Le jugement déféré est donc infirmé en ce qu’il a débouté Mme [N] de sa demande de dommages et intérêts pour licenciement sans cause réelle et sérieuse et statuant à nouveau de ce chef, la cour condamne le syndicat des copropriétaires du [Adresse 1] à payer à Mme [N] la somme de 21 321 ' à titre de dommages et intérêts pour licenciement sans cause réelle et sérieuse.
Sur les autres demandes
Les dommages et intérêts alloués seront assortis des intérêts au taux légal à compter de la présente décision.
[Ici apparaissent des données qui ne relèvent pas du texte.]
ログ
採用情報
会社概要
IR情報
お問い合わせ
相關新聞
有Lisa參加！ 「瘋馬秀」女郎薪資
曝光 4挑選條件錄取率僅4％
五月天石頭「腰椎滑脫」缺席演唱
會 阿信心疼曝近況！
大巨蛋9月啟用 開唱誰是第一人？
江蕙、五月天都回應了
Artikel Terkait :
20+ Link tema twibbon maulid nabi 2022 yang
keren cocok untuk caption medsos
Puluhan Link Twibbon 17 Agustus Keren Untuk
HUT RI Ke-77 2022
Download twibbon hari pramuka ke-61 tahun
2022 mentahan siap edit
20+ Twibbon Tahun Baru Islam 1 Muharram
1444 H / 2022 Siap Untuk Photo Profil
La capitalisation des intérêts est de droit, dès lors qu’elle est demandée et s’opérera par année entière en application de l’article 1343-2 du code civil.
La cour condamne le syndicat des copropriétaires du [Adresse 1] aux dépens de la procédure de première instance et de la procédure d’appel en application de l’article 696 du code de procédure civile.
Le jugement déféré est infirmé en ce qui concerne l’application de l’article 700 du code de procédure civile.
Il apparaît équitable, compte tenu des éléments soumis aux débats, de condamner le syndicat des copropriétaires du [Adresse 1] à payer à Mme [N] la somme de 3 000 ' en application de l’article 700 du code de procédure civile.
PAR CES MOTIFS
La cour,
Infirme le jugement en toutes ses dispositions ;
Dit et juge que le licenciement de Mme [N] est dépourvu de cause réelle et sérieuse ;
Condamne le syndicat des copropriétaires du [Adresse 1] à payer à Mme [N] la somme de 21 321 ' à titre de dommages et intérêts pour licenciement sans cause réelle et sérieuse ;
Dit que les dommages et intérêts alloués à Mme [N], sont assortis d’intérêts au taux légal à compter de la présente décision ;
Ordonne la capitalisation des intérêts et dit qu’elle s’opérera par année entière en vertu de l’article 1343-2 du code civil ;
Condamne le syndicat des copropriétaires du [Adresse 1] à verser à Mme [N] une somme de 3 000 ' sur le fondement des dispositions de l’article 700 du code de procédure civile ;
Condamne le syndicat des copropriétaires du [Adresse 1] aux dépens de première instance et d’appel.